I’ve written before about the impressive strides being made in the use of big data in medical research. To an extent, the biggest challenge is getting hold of the data, but that isn’t to say that processing challenges don’t exist.
That was the topic of a recent paper from researchers at the Technical University of Munich, and they have developed a new tool through the course of their research to help scan biological databases for bacterial sequences.
The hunt for bacteria
Microbial communities play a crucial role in the global ecosystem, both in climate terms and also the biological processes of humans and other animals.
The last few years have seen the volume of biological data available to us mushroom, especially as DNA sequencing has become faster and cheaper. Central to understanding the role of bacteria is the 16S rRNA genes, as they are the most commonly used way of identifying bacteria.
The Sequence Read Archive is an open database that contains around 100,000 of these 16S rRNA gene sequence datasets, with this huge volume largely a consequence of the changes in sequencing technology available today.

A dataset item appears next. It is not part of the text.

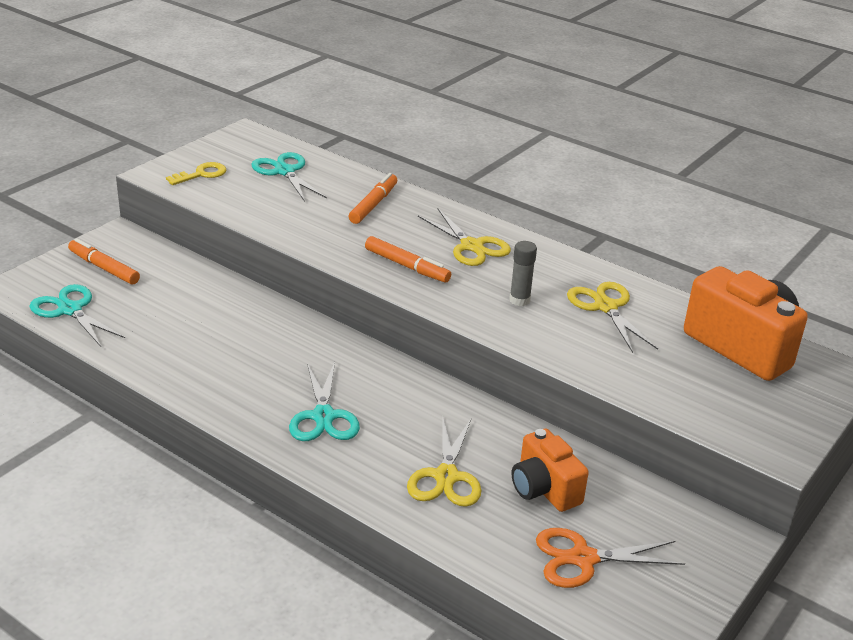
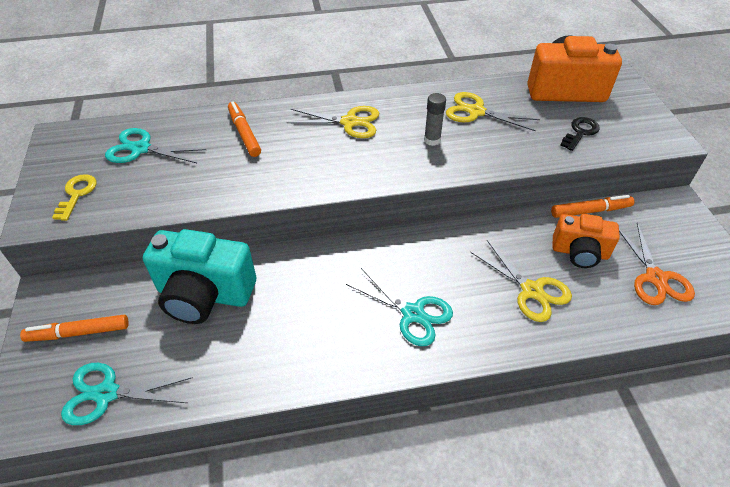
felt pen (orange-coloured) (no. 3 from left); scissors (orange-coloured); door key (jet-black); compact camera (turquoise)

“Over all these years, a tremendous amount of sequences from human environments such as the intestine or skin, but also from soils or the ocean has been accumulated”, the researchers say. “We have now created a tool which allows these databases to be searched in a relatively short amount of time in order to study the diversity and habitats of bacteria”, says Clavel—”with this tool, a scientists can conduct a query within a few hours in order to find out in which type of samples the bacterium he is interested in can be found—for example a pathogen from a hospital. This was not possible before.”
The tool, called the Integrated Microbial Next Generation Sequencing (IMNGS) aims to make the process better. The researchers put it through its paces using the intestinal bacterium Acetatifactor muris, with the outcome described in the aforementioned paper.
The tool is currently available to registered users, who can carry out a range of queries that are currently filtered by the origin of the bacterial data. They can also download entire sequences.
Next gen bioinformatics
This kind of bioinformatics is likely to play an increasingly important role in the kind of clinical diagnostics performed on a daily basis. This will only become more so as more members of the microbial communities are described. It’s a challenge the researchers are prepared for.
“Improving the quality of sequence datasets by collecting new reference sequences is a great challenge ahead”, they say. “Moreover, the quality of datasets is not yet good enough: the description of individual samples in databases is incomplete, and hence the comparison possibilities using IMNGS are currently still limited.”
As with so much in life, this endeavor will only be helped by greater collaboration, not least with the kind of clinics that will be performing searches and doing diagnoses. It’s certainly a project worth keeping an eye on though.